--- DATA PROVIDED Enclosed Below ---
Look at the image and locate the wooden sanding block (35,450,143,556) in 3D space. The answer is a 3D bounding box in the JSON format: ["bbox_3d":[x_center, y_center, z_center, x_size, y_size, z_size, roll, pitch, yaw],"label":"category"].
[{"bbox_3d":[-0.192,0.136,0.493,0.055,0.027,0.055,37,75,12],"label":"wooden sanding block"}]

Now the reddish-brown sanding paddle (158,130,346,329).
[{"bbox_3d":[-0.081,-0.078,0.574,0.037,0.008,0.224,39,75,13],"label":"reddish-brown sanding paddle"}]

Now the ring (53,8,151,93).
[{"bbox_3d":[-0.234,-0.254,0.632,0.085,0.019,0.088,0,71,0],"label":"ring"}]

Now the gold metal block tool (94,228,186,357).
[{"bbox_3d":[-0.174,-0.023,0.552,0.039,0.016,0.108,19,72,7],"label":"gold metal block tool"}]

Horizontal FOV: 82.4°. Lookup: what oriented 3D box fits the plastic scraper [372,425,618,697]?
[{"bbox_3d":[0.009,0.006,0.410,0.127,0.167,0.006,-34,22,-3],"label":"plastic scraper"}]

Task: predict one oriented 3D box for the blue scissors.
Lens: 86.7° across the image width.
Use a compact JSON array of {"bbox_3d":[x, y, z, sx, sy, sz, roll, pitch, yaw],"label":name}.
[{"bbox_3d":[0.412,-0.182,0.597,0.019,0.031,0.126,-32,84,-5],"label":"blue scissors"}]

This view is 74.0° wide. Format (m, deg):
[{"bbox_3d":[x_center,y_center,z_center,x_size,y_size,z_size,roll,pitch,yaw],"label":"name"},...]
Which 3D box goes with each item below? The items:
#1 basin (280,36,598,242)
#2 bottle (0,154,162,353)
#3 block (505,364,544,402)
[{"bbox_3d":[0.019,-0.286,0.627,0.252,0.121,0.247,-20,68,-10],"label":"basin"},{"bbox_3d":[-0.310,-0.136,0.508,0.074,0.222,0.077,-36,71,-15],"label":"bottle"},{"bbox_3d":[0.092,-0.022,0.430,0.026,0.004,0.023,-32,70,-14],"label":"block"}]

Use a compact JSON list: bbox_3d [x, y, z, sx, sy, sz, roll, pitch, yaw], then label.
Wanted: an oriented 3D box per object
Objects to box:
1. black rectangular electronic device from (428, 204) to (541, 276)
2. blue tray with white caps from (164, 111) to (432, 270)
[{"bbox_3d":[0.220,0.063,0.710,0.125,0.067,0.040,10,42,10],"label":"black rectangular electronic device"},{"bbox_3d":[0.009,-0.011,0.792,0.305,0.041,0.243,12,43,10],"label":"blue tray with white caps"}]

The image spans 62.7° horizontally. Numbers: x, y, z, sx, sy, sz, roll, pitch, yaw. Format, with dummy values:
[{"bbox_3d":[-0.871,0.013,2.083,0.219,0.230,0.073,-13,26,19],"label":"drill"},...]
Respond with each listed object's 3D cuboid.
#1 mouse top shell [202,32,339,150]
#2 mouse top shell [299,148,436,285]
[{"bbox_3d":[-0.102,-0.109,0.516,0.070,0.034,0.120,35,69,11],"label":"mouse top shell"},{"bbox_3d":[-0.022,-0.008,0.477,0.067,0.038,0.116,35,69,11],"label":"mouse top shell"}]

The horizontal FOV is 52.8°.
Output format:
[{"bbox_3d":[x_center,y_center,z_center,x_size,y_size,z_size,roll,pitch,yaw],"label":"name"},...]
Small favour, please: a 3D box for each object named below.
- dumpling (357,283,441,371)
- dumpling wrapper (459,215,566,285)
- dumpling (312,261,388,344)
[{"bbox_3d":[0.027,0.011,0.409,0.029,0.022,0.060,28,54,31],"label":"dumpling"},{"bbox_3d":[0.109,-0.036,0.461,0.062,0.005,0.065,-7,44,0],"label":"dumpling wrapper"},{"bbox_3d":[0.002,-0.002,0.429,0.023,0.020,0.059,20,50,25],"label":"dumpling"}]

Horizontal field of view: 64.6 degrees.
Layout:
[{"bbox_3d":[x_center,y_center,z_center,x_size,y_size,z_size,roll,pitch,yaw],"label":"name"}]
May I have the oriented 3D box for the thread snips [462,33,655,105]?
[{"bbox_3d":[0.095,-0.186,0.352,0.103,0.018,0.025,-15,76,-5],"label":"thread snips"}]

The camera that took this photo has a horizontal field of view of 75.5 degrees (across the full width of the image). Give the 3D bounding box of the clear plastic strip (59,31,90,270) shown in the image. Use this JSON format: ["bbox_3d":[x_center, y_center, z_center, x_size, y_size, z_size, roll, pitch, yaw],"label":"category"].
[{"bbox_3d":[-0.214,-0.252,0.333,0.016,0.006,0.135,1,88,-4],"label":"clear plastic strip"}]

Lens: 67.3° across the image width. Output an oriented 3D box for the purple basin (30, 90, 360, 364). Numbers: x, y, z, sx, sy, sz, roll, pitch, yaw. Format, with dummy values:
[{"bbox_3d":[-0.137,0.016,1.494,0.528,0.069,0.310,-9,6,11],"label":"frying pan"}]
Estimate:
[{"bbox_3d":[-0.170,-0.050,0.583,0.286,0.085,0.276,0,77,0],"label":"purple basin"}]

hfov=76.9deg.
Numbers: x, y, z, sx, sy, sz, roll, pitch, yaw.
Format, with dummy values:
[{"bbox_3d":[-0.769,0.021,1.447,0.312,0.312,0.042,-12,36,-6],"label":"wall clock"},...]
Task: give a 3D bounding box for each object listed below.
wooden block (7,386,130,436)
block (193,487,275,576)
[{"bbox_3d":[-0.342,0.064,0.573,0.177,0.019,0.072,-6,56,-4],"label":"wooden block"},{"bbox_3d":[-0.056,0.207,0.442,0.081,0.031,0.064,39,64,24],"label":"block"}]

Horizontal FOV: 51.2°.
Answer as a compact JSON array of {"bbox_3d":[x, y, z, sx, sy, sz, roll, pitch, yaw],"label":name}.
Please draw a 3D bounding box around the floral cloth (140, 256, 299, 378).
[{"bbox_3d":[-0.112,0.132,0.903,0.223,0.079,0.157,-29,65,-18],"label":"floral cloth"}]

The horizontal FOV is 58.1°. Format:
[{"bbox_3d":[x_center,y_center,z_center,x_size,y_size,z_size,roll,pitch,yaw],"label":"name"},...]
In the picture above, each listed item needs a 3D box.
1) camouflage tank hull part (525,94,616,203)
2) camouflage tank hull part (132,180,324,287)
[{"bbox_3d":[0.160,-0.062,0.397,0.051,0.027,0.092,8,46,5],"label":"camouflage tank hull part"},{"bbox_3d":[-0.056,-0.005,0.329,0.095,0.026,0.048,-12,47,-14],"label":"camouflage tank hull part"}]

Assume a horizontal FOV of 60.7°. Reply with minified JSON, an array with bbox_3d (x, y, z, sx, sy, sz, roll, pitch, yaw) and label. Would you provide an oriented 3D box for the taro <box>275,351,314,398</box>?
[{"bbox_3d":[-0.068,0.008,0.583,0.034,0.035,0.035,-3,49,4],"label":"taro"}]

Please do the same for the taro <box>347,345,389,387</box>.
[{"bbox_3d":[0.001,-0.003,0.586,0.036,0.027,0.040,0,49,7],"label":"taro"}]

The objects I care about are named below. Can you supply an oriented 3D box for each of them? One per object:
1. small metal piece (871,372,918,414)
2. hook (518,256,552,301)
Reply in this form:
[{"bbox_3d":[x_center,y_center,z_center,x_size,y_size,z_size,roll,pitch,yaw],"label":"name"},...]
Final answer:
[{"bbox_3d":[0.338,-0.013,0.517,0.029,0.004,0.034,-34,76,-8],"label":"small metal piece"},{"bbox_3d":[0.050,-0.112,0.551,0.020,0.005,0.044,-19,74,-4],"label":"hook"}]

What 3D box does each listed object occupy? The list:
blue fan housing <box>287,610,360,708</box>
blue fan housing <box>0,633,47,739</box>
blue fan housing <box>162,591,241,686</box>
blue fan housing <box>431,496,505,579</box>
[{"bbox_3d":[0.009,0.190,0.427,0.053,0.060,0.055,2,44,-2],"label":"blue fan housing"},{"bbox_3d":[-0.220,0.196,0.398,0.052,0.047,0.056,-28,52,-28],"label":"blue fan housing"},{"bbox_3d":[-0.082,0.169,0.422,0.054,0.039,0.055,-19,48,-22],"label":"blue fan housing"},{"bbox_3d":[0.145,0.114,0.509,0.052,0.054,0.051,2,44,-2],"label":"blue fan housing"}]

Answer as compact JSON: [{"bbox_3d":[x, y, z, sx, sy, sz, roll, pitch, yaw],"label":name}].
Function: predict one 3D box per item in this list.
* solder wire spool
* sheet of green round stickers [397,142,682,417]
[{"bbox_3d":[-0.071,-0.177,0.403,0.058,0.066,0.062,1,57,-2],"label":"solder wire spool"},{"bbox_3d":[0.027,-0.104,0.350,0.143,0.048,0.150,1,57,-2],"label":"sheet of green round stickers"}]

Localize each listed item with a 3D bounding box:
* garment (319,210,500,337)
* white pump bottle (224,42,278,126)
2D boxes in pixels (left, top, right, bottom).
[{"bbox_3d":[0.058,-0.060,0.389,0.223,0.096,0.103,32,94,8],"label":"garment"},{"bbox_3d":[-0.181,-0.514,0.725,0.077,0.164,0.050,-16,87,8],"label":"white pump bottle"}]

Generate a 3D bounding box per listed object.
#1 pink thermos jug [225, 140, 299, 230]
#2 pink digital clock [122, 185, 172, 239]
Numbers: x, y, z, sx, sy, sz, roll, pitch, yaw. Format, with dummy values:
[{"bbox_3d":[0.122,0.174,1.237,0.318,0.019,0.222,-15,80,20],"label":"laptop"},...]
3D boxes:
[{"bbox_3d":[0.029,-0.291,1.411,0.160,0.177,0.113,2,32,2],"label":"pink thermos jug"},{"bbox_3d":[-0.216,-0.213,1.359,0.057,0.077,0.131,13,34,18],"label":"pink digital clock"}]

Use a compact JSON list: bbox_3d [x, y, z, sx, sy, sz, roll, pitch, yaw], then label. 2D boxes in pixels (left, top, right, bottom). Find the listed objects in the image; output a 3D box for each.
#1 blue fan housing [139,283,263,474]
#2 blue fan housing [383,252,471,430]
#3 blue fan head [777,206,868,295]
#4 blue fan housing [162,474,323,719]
--- End of Enclosed DATA PROVIDED ---
WHAT IS REQUIRED - Out of the data above, give again only the lines starting at the one holding "Lens: 86.7° across the image width." and ending at the one holding "1. black rectangular", unchanged.

SOLVED EXERCISE -
Lens: 86.7° across the image width.
Use a compact JSON array of {"bbox_3d":[x, y, z, sx, sy, sz, roll, pitch, yaw],"label":name}.
[{"bbox_3d":[0.412,-0.182,0.597,0.019,0.031,0.126,-32,84,-5],"label":"blue scissors"}]

This view is 74.0° wide. Format (m, deg):
[{"bbox_3d":[x_center,y_center,z_center,x_size,y_size,z_size,roll,pitch,yaw],"label":"name"},...]
Which 3D box goes with each item below? The items:
#1 basin (280,36,598,242)
#2 bottle (0,154,162,353)
#3 block (505,364,544,402)
[{"bbox_3d":[0.019,-0.286,0.627,0.252,0.121,0.247,-20,68,-10],"label":"basin"},{"bbox_3d":[-0.310,-0.136,0.508,0.074,0.222,0.077,-36,71,-15],"label":"bottle"},{"bbox_3d":[0.092,-0.022,0.430,0.026,0.004,0.023,-32,70,-14],"label":"block"}]

Use a compact JSON list: bbox_3d [x, y, z, sx, sy, sz, roll, pitch, yaw], then label.
Wanted: an oriented 3D box per object
Objects to box:
1. black rectangular electronic device from (428, 204) to (541, 276)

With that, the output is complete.